- EXERCISE DESCRIPTION:
From the entries below, return every line that includes the word "tail".

- SOURCE MATERIAL:
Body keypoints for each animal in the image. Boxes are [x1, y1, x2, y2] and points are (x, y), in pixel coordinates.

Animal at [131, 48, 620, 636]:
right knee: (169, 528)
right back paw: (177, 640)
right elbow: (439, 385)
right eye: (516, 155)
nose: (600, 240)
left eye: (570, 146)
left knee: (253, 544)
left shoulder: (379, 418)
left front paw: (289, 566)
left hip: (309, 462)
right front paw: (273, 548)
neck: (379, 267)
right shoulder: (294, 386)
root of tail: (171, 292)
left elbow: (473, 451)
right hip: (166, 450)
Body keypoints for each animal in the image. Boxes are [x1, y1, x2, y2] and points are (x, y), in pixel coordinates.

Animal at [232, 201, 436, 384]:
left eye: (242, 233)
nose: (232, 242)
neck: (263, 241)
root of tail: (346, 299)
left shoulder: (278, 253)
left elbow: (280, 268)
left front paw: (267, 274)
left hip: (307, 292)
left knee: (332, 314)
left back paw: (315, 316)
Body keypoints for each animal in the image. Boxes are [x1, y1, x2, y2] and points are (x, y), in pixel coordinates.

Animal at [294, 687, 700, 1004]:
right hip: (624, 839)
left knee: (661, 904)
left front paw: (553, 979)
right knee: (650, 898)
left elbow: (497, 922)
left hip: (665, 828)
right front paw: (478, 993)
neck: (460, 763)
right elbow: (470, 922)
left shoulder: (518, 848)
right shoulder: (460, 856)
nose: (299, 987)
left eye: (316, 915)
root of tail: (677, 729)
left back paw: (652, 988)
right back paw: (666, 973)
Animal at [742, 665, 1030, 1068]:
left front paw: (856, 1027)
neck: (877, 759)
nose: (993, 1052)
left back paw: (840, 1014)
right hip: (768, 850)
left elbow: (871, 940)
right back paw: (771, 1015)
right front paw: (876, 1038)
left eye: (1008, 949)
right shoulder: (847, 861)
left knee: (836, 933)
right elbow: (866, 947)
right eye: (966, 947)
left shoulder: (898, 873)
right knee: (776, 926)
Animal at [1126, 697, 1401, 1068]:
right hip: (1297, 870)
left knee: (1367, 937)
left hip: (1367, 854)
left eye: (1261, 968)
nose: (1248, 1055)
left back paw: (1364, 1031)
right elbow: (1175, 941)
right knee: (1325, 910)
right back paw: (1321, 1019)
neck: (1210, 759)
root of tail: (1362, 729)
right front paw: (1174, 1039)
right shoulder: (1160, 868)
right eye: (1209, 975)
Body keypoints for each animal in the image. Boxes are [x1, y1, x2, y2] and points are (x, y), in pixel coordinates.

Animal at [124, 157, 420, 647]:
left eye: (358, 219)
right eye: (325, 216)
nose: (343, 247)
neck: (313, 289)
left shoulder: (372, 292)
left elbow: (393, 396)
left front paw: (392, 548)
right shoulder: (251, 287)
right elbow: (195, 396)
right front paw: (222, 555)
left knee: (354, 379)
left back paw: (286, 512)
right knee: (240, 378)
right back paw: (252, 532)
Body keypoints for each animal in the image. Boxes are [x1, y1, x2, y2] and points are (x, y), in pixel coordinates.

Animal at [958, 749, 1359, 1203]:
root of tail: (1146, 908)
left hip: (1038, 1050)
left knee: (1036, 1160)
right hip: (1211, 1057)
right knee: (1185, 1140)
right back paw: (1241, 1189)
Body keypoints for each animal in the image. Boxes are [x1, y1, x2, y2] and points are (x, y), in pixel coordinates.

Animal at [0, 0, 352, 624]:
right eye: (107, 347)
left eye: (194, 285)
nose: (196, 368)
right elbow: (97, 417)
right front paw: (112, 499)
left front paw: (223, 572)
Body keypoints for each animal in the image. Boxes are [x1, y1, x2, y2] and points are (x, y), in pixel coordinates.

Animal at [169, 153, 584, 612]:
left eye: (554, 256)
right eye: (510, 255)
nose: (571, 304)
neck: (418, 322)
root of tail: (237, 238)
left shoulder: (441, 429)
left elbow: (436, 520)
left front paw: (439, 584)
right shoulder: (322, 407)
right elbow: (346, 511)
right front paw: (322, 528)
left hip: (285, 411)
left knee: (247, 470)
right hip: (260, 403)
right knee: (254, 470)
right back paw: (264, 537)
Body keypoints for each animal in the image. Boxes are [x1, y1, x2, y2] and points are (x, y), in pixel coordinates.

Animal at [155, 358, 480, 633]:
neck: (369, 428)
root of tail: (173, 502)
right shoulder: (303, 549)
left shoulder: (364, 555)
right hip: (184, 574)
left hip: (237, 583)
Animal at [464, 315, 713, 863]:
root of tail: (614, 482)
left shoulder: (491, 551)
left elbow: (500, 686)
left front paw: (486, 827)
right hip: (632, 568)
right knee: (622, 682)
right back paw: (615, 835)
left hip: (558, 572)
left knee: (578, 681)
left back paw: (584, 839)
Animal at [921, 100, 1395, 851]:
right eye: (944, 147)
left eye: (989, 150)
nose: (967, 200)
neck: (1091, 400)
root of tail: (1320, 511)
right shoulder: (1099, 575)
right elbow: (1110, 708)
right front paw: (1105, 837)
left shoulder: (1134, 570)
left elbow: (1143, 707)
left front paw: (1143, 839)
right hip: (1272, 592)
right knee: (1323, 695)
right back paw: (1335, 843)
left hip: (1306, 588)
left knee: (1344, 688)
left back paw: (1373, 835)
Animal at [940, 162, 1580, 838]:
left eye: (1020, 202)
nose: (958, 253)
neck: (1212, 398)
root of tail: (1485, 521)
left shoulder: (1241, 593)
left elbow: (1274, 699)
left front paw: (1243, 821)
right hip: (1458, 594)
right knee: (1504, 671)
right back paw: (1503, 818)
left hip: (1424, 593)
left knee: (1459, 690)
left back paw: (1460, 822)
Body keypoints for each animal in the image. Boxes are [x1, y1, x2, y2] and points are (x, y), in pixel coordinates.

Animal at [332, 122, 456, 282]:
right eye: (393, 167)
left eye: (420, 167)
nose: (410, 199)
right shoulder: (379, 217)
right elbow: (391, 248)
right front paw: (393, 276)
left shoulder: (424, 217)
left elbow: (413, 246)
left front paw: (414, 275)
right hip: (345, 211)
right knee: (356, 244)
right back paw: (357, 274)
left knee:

- SOLVED PROBLEM:
root of tail: (171, 292)
root of tail: (346, 299)
root of tail: (677, 729)
root of tail: (1362, 729)
root of tail: (1146, 908)
root of tail: (237, 238)
root of tail: (173, 502)
root of tail: (614, 482)
root of tail: (1320, 511)
root of tail: (1485, 521)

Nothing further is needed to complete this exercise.